_EXERCISE DETAILS_
All of the listing should be output exactly, apart from the pictures.

_ENTRIES PROVIDED_
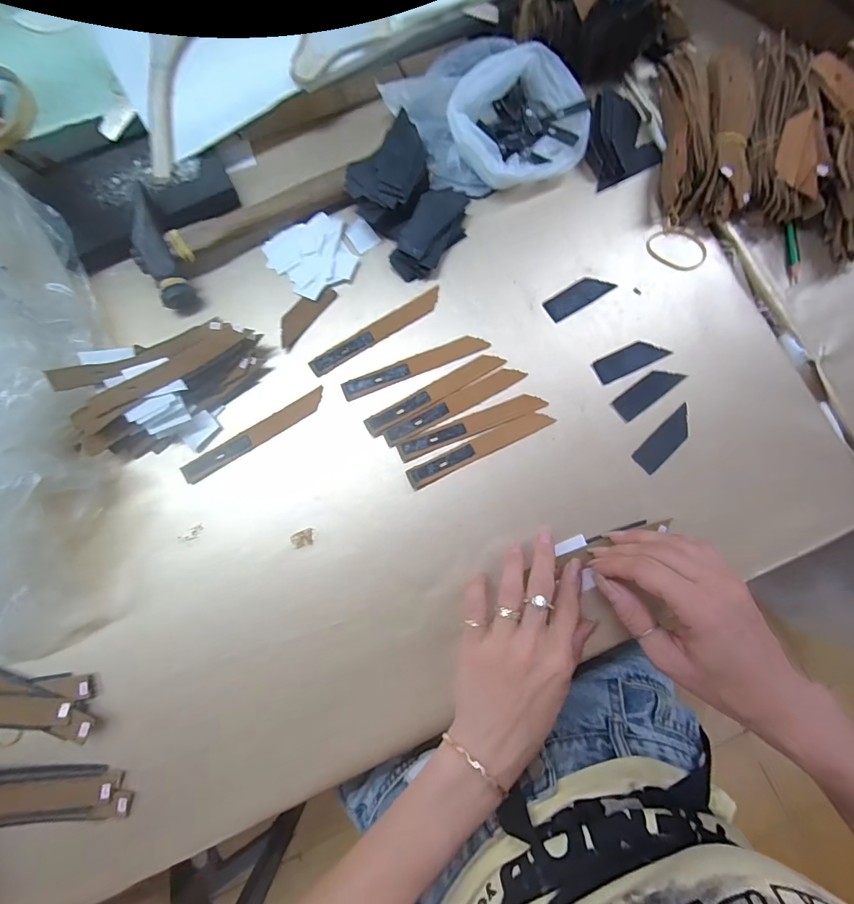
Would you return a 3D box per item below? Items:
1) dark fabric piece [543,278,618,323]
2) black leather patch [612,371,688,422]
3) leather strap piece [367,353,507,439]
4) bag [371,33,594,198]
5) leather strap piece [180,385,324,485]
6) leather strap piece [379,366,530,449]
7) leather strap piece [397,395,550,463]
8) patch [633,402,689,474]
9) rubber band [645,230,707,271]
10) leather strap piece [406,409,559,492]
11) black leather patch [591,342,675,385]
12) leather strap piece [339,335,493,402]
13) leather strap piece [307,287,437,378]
[{"bbox_3d":[0.133,-0.137,0.383,0.063,0.004,0.021,-32,82,-6],"label":"dark fabric piece"},{"bbox_3d":[0.186,-0.051,0.368,0.063,0.004,0.022,-36,82,-7],"label":"black leather patch"},{"bbox_3d":[0.007,-0.049,0.358,0.123,0.004,0.016,-30,82,-6],"label":"leather strap piece"},{"bbox_3d":[0.057,-0.297,0.383,0.139,0.046,0.142,-34,82,-6],"label":"bag"},{"bbox_3d":[-0.137,-0.014,0.349,0.123,0.004,0.017,-32,82,-6],"label":"leather strap piece"},{"bbox_3d":[0.023,-0.038,0.356,0.124,0.004,0.016,-29,81,-6],"label":"leather strap piece"},{"bbox_3d":[0.036,-0.022,0.354,0.123,0.004,0.018,-21,81,-4],"label":"leather strap piece"},{"bbox_3d":[0.198,-0.010,0.361,0.063,0.004,0.022,-43,83,-8],"label":"patch"},{"bbox_3d":[0.225,-0.182,0.392,0.048,0.005,0.048,0,80,-1],"label":"rubber band"},{"bbox_3d":[0.043,-0.004,0.351,0.124,0.004,0.017,-25,81,-5],"label":"leather strap piece"},{"bbox_3d":[0.174,-0.080,0.373,0.064,0.004,0.022,-24,81,-5],"label":"black leather patch"},{"bbox_3d":[-0.010,-0.072,0.364,0.124,0.004,0.016,-23,81,-5],"label":"leather strap piece"},{"bbox_3d":[-0.042,-0.101,0.367,0.123,0.004,0.015,-33,82,-6],"label":"leather strap piece"}]

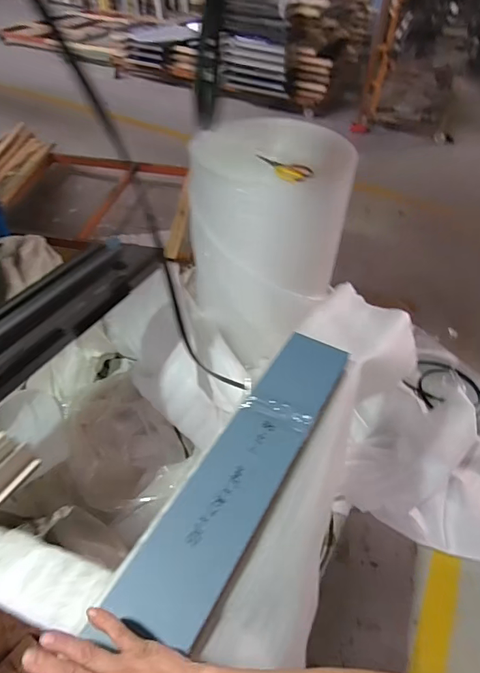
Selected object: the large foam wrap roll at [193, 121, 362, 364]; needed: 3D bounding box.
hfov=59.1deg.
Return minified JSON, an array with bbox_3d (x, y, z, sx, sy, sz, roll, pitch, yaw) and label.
[{"bbox_3d":[0.081,-0.358,1.493,0.451,0.610,0.447,34,55,28],"label":"large foam wrap roll"}]

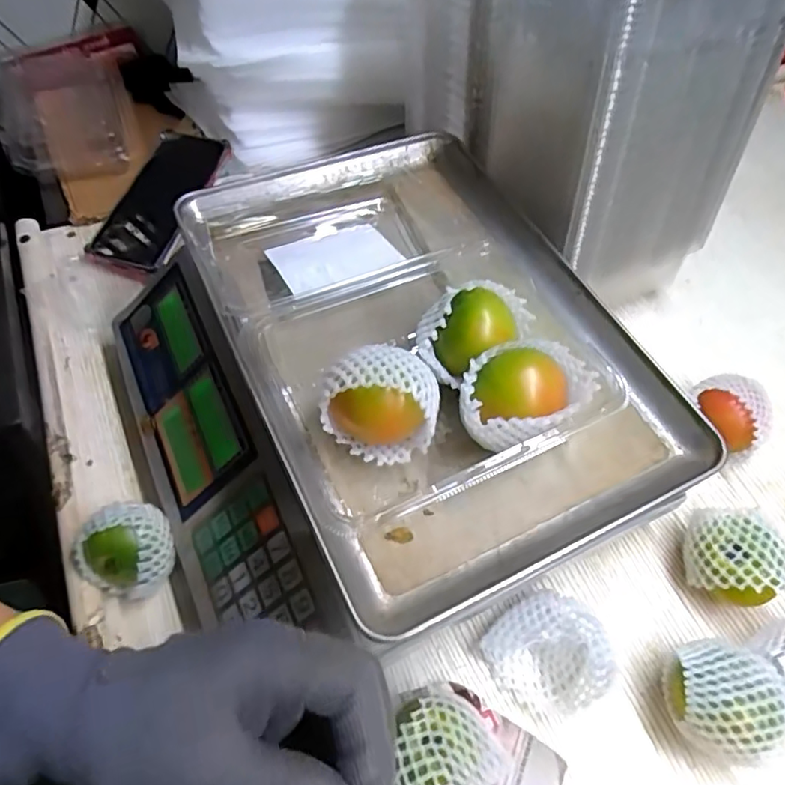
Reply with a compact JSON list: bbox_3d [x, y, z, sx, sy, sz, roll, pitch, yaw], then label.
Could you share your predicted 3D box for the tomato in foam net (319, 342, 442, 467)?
[{"bbox_3d":[-0.007,0.008,0.314,0.060,0.061,0.047,3,57,-2],"label":"tomato in foam net"}]

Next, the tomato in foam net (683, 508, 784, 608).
[{"bbox_3d":[0.231,0.114,0.395,0.056,0.058,0.057,13,57,4],"label":"tomato in foam net"}]

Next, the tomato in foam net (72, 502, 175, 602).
[{"bbox_3d":[-0.173,0.103,0.379,0.057,0.050,0.055,2,57,-3],"label":"tomato in foam net"}]

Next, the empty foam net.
[{"bbox_3d":[0.103,0.165,0.367,0.078,0.036,0.063,34,61,17],"label":"empty foam net"}]

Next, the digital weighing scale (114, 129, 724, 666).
[{"bbox_3d":[-0.015,-0.008,0.395,0.295,0.169,0.333,-22,62,-17],"label":"digital weighing scale"}]

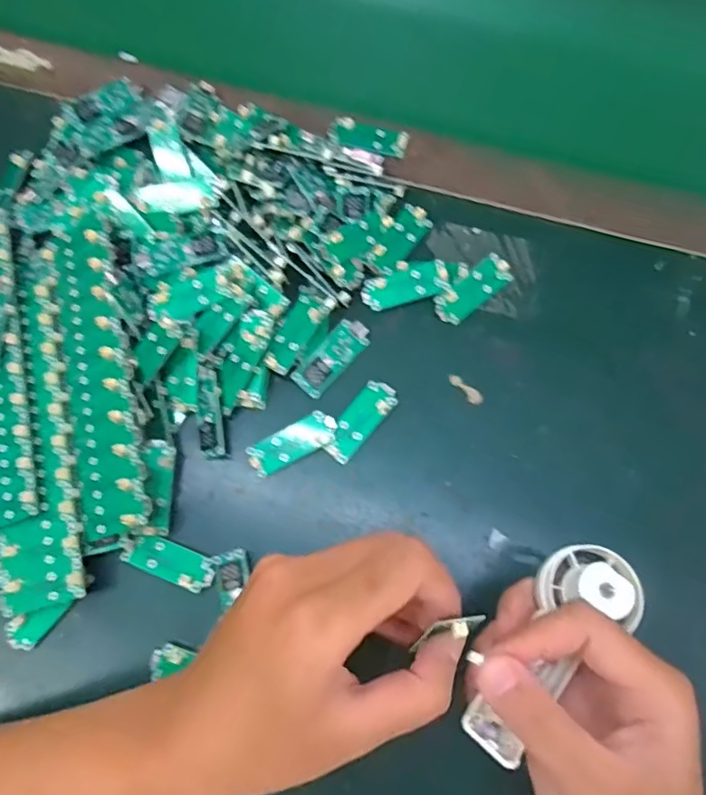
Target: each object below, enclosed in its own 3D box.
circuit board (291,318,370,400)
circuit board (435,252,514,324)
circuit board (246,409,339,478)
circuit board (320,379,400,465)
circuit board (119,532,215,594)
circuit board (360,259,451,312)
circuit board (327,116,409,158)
[{"bbox_3d":[-0.012,-0.024,0.342,0.020,0.004,0.051,41,79,13],"label":"circuit board"},{"bbox_3d":[0.072,-0.064,0.349,0.052,0.004,0.020,-38,95,-5],"label":"circuit board"},{"bbox_3d":[-0.034,0.025,0.332,0.052,0.004,0.020,-27,77,-2],"label":"circuit board"},{"bbox_3d":[0.004,0.013,0.332,0.020,0.006,0.051,37,78,12],"label":"circuit board"},{"bbox_3d":[-0.100,0.089,0.317,0.050,0.004,0.019,21,75,8],"label":"circuit board"},{"bbox_3d":[0.031,-0.069,0.351,0.052,0.004,0.024,-14,80,4],"label":"circuit board"},{"bbox_3d":[0.010,-0.171,0.385,0.051,0.006,0.020,14,74,6],"label":"circuit board"}]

_RESULT OF THIS EXERCISE_
Would you return a 3D box per item below? Items:
1) dark fabric piece [543,278,618,323]
2) black leather patch [612,371,688,422]
3) leather strap piece [367,353,507,439]
4) bag [371,33,594,198]
5) leather strap piece [180,385,324,485]
6) leather strap piece [379,366,530,449]
7) leather strap piece [397,395,550,463]
8) patch [633,402,689,474]
9) rubber band [645,230,707,271]
10) leather strap piece [406,409,559,492]
11) black leather patch [591,342,675,385]
12) leather strap piece [339,335,493,402]
13) leather strap piece [307,287,437,378]
[{"bbox_3d":[0.133,-0.137,0.383,0.063,0.004,0.021,-32,82,-6],"label":"dark fabric piece"},{"bbox_3d":[0.186,-0.051,0.368,0.063,0.004,0.022,-36,82,-7],"label":"black leather patch"},{"bbox_3d":[0.007,-0.049,0.358,0.123,0.004,0.016,-30,82,-6],"label":"leather strap piece"},{"bbox_3d":[0.057,-0.297,0.383,0.139,0.046,0.142,-34,82,-6],"label":"bag"},{"bbox_3d":[-0.137,-0.014,0.349,0.123,0.004,0.017,-32,82,-6],"label":"leather strap piece"},{"bbox_3d":[0.023,-0.038,0.356,0.124,0.004,0.016,-29,81,-6],"label":"leather strap piece"},{"bbox_3d":[0.036,-0.022,0.354,0.123,0.004,0.018,-21,81,-4],"label":"leather strap piece"},{"bbox_3d":[0.198,-0.010,0.361,0.063,0.004,0.022,-43,83,-8],"label":"patch"},{"bbox_3d":[0.225,-0.182,0.392,0.048,0.005,0.048,0,80,-1],"label":"rubber band"},{"bbox_3d":[0.043,-0.004,0.351,0.124,0.004,0.017,-25,81,-5],"label":"leather strap piece"},{"bbox_3d":[0.174,-0.080,0.373,0.064,0.004,0.022,-24,81,-5],"label":"black leather patch"},{"bbox_3d":[-0.010,-0.072,0.364,0.124,0.004,0.016,-23,81,-5],"label":"leather strap piece"},{"bbox_3d":[-0.042,-0.101,0.367,0.123,0.004,0.015,-33,82,-6],"label":"leather strap piece"}]

Selected object: the large foam wrap roll at [193, 121, 362, 364]; needed: 3D bounding box.
hfov=59.1deg.
Return minified JSON, an array with bbox_3d (x, y, z, sx, sy, sz, roll, pitch, yaw) and label.
[{"bbox_3d":[0.081,-0.358,1.493,0.451,0.610,0.447,34,55,28],"label":"large foam wrap roll"}]

Reply with a compact JSON list: bbox_3d [x, y, z, sx, sy, sz, roll, pitch, yaw], then label.
Could you share your predicted 3D box for the tomato in foam net (319, 342, 442, 467)?
[{"bbox_3d":[-0.007,0.008,0.314,0.060,0.061,0.047,3,57,-2],"label":"tomato in foam net"}]

Next, the tomato in foam net (683, 508, 784, 608).
[{"bbox_3d":[0.231,0.114,0.395,0.056,0.058,0.057,13,57,4],"label":"tomato in foam net"}]

Next, the tomato in foam net (72, 502, 175, 602).
[{"bbox_3d":[-0.173,0.103,0.379,0.057,0.050,0.055,2,57,-3],"label":"tomato in foam net"}]

Next, the empty foam net.
[{"bbox_3d":[0.103,0.165,0.367,0.078,0.036,0.063,34,61,17],"label":"empty foam net"}]

Next, the digital weighing scale (114, 129, 724, 666).
[{"bbox_3d":[-0.015,-0.008,0.395,0.295,0.169,0.333,-22,62,-17],"label":"digital weighing scale"}]

Target: each object below, enclosed in its own 3D box.
circuit board (291,318,370,400)
circuit board (435,252,514,324)
circuit board (246,409,339,478)
circuit board (320,379,400,465)
circuit board (119,532,215,594)
circuit board (360,259,451,312)
circuit board (327,116,409,158)
[{"bbox_3d":[-0.012,-0.024,0.342,0.020,0.004,0.051,41,79,13],"label":"circuit board"},{"bbox_3d":[0.072,-0.064,0.349,0.052,0.004,0.020,-38,95,-5],"label":"circuit board"},{"bbox_3d":[-0.034,0.025,0.332,0.052,0.004,0.020,-27,77,-2],"label":"circuit board"},{"bbox_3d":[0.004,0.013,0.332,0.020,0.006,0.051,37,78,12],"label":"circuit board"},{"bbox_3d":[-0.100,0.089,0.317,0.050,0.004,0.019,21,75,8],"label":"circuit board"},{"bbox_3d":[0.031,-0.069,0.351,0.052,0.004,0.024,-14,80,4],"label":"circuit board"},{"bbox_3d":[0.010,-0.171,0.385,0.051,0.006,0.020,14,74,6],"label":"circuit board"}]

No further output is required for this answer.